V – Comunicação à distância
No seguimento do que já havia sido determinado por previsão legal anterior, tendo em conta a pandemia do COVID-19, a nova lei trouxe a possibilidade de a assembleia de condóminos reunir-se à distância, preferencialmente através de videoconferência, sempre que a administração assim determine ou quando a maioria dos condóminos faça requerimento.

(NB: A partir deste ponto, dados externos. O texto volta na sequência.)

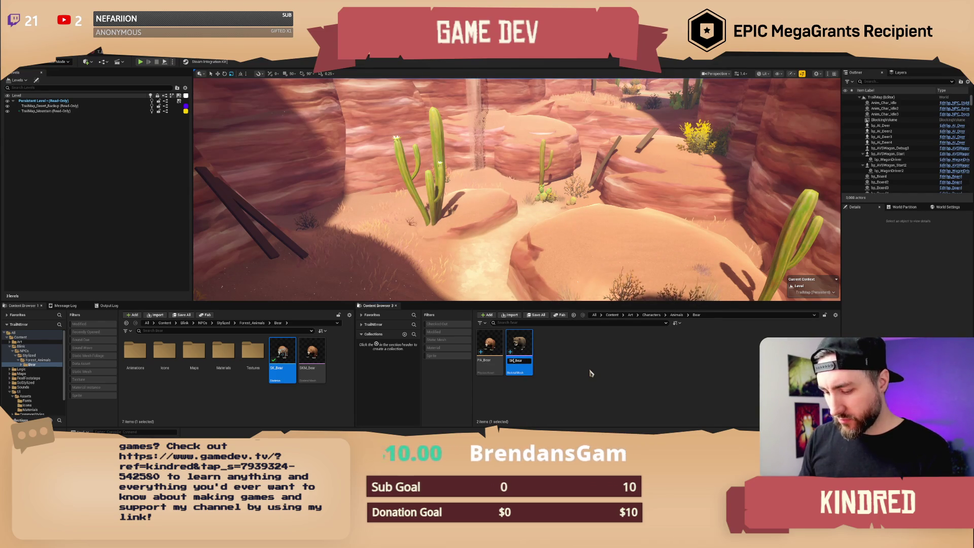
pyautogui.press('Return')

E ainda, compete à administração assegurar meios necessários que garantam a presença nas comunicações à distância dos condóminos que fundamentalmente não tenham condições de participar.
NO CÓDIGO DO NOTARIADO
Como já mencionado anteriormente nas atribuições do administrador e nos deveres do condómino, também no código notariado está presente a inovação trazida pela lei 8/2022 no sentido de expressamente ser necessária a apresentação de declaração acerca da situação financeira da fração junto ao condomínio nos casos de alienação desta para que o negócio tenha plena validade.
CONCLUSÕES
Consideramos positivas as alterações vislumbradas a partir das inovações trazidas pela nova Lei 8/2022 de janeiro, pois acreditamos que ela seja um reflexo do que já estava a ser observado na conduta prática do dia-a-dia e nas decisões jurisprudenciais presentes no ordenamento jurídico português acerca do assunto, estando atualmente uniformizados assuntos controversos, o que consequentemente traz segurança jurídica à matéria.
Artigo de opinião escrito pela Dra. Thais Limeira- Advogada Associada na CEG & Associados.